Economics Major Researches What Prompts People to Give to Charity


Economics and physics double major Jordan Richmond ’16

While his honors project is motivated by intellectual curiosity, it also matters to Jordan Richmond ’16 that his work could do some good in the world.

“I want to be doing research and thinking about issues that I feel could have an immediate impact in people’s lives,” Richmond said recently. “Charities do good. They could do more good if they had more donations.”

Earlier in the semester, Richmond recruited 72 students to participate in a study designed to answer the question many charities have: What makes people donate? More specifically Richmond is trying to find out whether personal recognition—that is, lauding someone publicly for donating—is an effective way to spur people to give larger amounts of money.

Charities use a variety of strategies to motivate people to give, such as matching their donations, giving out small gifts like mugs in exchange for donations, and honoring more generous donors by listing them in a “gold members club,” or naming buildings, benches, parks, etc., after them.

To test whether the strategy of personally recognizing philanthropy is effective, Richmond had to first create a situation that he said would “map onto real life.” After putting his 72 student participants into groups of six, he invited them to play what he called a public-good game. Each student was given $8 to show up for the study, and then was provided an additional $12 to play with. Richmond’s study was supported by a grant he received from the Grua/O’Connell Faculty/Student Research Award. Any money the students won in the game, they kept. “Subjects won’t behave normally unless there are real stakes,” Richmond said, explaining why he offered monetary rewards.

Richmond is working with his advisor, Assistant Professor of Economics Matthew Botsch, who specializes in the economics of finance, corporate finance, and banking. Next year, after he graduates, he plans to work as a predoctoral fellow at Stanford’s Institute for Economic Policy Research. Richmond said he’s interested in behavioral economics because the problems aren’t neat and tidy; they’re messy and complicated because people aren’t neat and don’t obey mathematical formulas.

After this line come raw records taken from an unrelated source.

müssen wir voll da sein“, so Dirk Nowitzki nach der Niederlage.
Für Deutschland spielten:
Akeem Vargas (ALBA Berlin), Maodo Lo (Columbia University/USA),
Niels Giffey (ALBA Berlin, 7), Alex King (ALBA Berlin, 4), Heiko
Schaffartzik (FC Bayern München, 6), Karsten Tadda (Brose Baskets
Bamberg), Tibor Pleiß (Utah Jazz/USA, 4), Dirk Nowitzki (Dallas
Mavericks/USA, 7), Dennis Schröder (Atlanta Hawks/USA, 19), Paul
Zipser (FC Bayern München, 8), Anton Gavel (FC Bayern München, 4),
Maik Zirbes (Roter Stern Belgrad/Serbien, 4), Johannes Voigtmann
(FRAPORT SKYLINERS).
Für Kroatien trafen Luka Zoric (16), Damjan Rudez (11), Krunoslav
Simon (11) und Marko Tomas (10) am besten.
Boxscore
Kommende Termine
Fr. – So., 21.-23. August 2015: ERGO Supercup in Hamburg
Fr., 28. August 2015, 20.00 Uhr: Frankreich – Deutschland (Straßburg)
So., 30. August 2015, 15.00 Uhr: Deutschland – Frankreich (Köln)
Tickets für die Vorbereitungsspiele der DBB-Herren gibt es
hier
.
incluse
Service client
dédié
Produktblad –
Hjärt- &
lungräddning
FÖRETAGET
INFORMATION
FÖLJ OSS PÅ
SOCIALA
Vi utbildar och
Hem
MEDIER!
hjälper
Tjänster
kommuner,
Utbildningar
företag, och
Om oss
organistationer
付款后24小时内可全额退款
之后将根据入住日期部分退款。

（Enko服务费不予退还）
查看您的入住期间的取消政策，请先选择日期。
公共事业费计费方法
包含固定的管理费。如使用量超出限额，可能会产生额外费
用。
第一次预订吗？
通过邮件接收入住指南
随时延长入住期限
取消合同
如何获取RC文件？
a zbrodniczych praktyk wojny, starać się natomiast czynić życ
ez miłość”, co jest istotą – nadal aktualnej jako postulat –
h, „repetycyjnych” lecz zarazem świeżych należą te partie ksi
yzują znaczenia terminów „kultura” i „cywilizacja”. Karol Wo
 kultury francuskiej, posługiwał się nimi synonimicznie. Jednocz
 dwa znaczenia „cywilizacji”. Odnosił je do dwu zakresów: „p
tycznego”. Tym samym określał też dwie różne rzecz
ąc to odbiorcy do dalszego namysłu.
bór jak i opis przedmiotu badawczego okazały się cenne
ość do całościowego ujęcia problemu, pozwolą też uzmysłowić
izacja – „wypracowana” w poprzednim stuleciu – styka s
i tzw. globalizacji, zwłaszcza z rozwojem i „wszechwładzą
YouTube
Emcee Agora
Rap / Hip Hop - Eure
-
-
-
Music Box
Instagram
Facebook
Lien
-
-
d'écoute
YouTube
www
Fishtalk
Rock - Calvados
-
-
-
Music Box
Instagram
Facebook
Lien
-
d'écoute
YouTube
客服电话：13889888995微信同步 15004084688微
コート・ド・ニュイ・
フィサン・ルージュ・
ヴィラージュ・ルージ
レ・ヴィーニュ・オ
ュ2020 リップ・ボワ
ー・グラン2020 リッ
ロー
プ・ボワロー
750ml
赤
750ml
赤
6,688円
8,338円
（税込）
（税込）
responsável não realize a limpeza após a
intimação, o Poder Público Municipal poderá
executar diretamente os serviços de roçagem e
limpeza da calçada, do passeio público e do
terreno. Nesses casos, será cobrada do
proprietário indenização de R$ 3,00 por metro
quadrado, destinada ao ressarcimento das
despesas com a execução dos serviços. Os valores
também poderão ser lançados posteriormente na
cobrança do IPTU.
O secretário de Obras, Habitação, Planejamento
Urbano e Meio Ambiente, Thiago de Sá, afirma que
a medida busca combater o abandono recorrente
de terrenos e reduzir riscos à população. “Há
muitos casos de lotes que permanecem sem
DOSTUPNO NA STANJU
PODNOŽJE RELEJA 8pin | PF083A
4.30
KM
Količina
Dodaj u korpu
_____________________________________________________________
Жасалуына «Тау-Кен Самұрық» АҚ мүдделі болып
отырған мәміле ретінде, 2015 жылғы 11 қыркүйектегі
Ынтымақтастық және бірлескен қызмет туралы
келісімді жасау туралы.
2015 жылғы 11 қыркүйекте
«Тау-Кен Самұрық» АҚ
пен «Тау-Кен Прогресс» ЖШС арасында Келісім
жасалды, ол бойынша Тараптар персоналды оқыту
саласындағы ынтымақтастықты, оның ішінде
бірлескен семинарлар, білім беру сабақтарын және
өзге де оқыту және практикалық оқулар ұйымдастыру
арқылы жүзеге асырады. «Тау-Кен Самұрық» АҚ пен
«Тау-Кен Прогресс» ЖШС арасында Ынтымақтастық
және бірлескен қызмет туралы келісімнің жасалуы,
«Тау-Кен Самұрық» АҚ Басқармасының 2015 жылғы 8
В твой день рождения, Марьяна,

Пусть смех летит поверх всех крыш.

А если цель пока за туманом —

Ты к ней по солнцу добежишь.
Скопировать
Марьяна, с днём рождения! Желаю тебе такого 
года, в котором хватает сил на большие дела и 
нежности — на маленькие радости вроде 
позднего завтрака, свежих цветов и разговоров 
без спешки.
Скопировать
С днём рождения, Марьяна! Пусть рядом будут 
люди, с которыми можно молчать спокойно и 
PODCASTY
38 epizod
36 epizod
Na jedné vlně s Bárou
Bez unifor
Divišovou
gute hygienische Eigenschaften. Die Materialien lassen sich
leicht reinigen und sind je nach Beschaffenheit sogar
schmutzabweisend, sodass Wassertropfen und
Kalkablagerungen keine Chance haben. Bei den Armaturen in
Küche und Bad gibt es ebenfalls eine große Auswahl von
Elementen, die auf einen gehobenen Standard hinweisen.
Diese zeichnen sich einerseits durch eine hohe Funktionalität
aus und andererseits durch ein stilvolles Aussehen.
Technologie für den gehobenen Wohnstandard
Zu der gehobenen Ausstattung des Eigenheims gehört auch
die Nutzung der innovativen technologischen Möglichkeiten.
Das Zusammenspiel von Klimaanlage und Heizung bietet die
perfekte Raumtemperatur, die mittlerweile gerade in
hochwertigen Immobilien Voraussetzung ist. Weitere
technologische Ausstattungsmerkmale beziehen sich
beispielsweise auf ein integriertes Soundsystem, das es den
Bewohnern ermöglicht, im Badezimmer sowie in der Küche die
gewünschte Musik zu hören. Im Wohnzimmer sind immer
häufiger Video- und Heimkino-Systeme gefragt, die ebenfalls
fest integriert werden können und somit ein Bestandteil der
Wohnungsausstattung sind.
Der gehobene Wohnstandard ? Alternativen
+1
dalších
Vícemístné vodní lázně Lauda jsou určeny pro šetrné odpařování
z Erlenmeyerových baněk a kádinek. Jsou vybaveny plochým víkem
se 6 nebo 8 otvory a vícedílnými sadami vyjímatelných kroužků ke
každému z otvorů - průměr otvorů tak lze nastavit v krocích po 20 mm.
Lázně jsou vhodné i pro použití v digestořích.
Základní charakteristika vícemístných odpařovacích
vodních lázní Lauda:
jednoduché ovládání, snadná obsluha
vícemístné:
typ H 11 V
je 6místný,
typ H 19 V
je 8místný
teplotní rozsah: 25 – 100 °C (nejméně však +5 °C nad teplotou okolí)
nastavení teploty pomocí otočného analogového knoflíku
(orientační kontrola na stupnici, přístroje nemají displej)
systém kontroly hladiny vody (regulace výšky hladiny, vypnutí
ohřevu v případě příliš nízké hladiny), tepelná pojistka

Recognizing the optimal number of donors
With his study, Jordan Richmond is also pursuing a secondary research question: How many donors should a charity recognize to maximize donations? “There is an interesting optimization problem within that spectrum,” the senior said, “and that problem is that the more people you offer to recognize, the less valuable that recognition will be. But the more people you recognize the more likely someone is to receive that recognition.” While Richmond says his small-scale study cannot definitely answer this question, what he can do “is develop a little bit of intuition and say that more recognition is good or less recognition is good,” he explained.
To play Richmond’s public-good game, students were told to not speak with any other member in their group. They then were asked whether they would like to contribute money to a communal pool. Each was told he or she would receive $9 if the pool topped a threshold of $45. The players might at this point calculate that they should give no money or very little money to maximize their holdings. However, if everyone behaved in a similarly stingy way, the threshold wouldn’t be met and no one would receive a payout.

To test whether personal recognition could influence these students to give more to the communal pool, Richmond informed some groups before playing that the top three donors would be publicly named. For other groups of players, he told them only the top donor would be announced at the end of the game. In his control groups, he did not recognize any of the donors, letting the students know beforehand that their contributions would remain anonymous.

The game, of course, does not quite match real life, as Richmond acknowledges. First, his Bowdoin subjects are not a representative sample of the population. In addition, the students in his game aren’t giving to charity, they’re participating in a game in a lab.

However, Richmond argues that the lab game is analogous to a charitable scenario because the participants lack enough information about one other’s payouts in the game to develop a dominant strategy. Therefore, a subject’s primary incentive for donating more to the group fund is to help the group break their investment threshold, which benefits everybody. “This is obviously not an individual’s experience when they are deciding whether or not to donate to a charity,” he said. “However, when individuals give to charity, one component of that decision is interest in the wellbeing of others, while another is the way a donation makes them feel better about themselves. Both of these elements are present in the laboratory game, represented by the incentive to help the group break the threshold, and the personal payout.”

In preliminary analyses of his data, Richmond said he’s started to see some patterns emerge. “While I’m still working on this, I can definitively say I’ve gathered evidence which suggests identification increases donations, confirming prior research, and that more identification is better than less identification,” he said. He added that he’s still working through some econometric issues on other results.